As a writer and a reader, why does there need to be this distance? Plenty of Genre Fiction books could definitely be considered literary not only because of the beauty of the prose, but also because of exploring themes supposedly only owned by Literary Fiction. Sci-fi and Fantasy often explore themes of humanity, right and wrong, gender roles, stereotypes, rights of the individual, etc. Historical Fiction teaches us not only teaches about the past, but also shows us gender roles, human rights, and how people try to fight societal norms. Women’s Fiction explores issues an entire gender typically faces such as discrimination, how does one define what a woman is or is not, and finding strength from within. I’ve read Mysteries which while primarily focused on whodunit, also spoke about racial differences and classism. I’m confident many other genres also explore serious issues.

So why is there this rivalry? What is it accomplishing? One thing that bugs me personally is trying to shove people into boxes, labels, whatever because it’s easier for them to know how to act rather than treating each person as an individual. Why can’t people just read and enjoy what they want without judgment? Why can’t writers just write whatever suits our fancy without a giant label on it?

Because human beings love those labels and the publishing industry is run by humans.
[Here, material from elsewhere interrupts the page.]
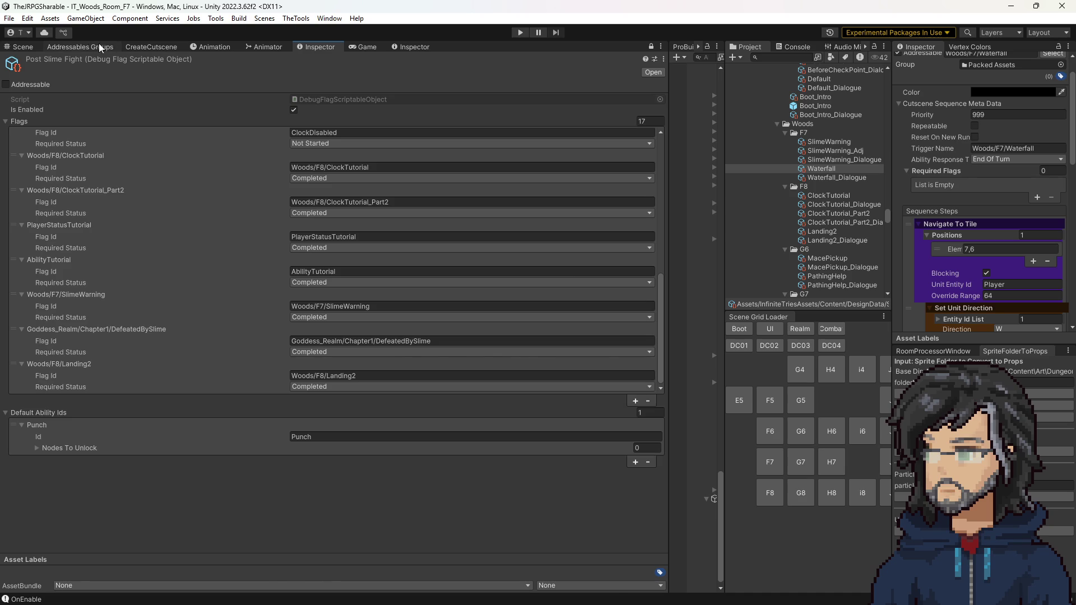
pyautogui.click(22, 46)
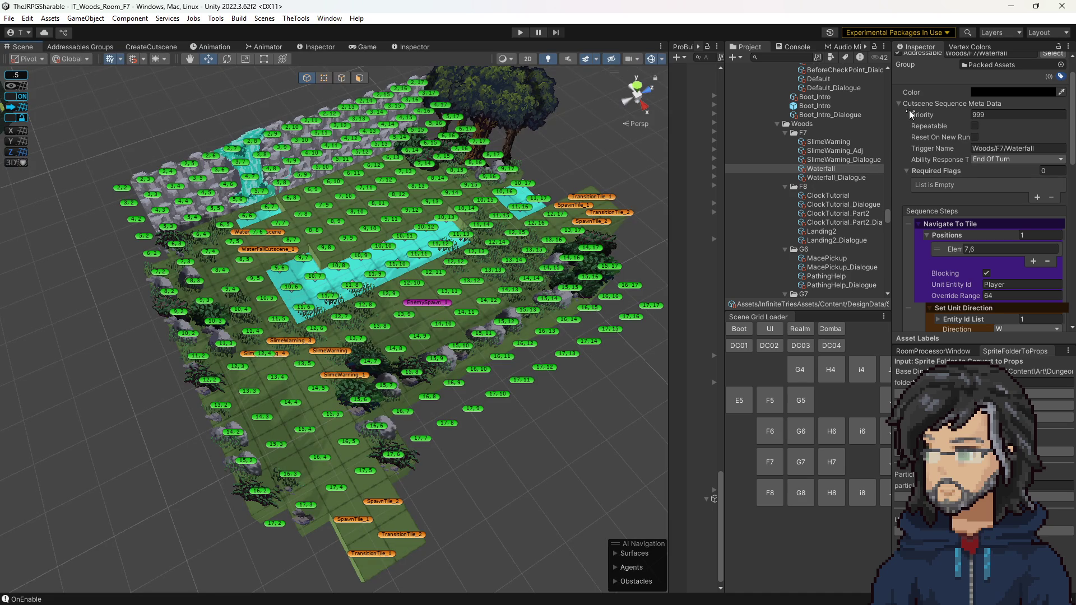
pyautogui.scroll(-5, 987, 267)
Genre labels help readers figure out what they want to read. They help publishers determine how to market a book. Labels help libraries and book retailers know where to shelve a book. Labels aren’t necessarily bad, but when people start poo-pooing one genre over another than it’s just silly.

At the end of the day it’s perfectly fine for a book to just be a book but let’s reexamine the archaic assumption only Literary Fiction is serious and therefore better and Genre Fiction is fluff to be looked down upon. Not to sound all lovey dovey but can’t the two just get along? Our genre doesn’t detract from we write because we have stories to tell. We all have the desire to share with the world those stories regardless if our motivation is escapism or enlightenment.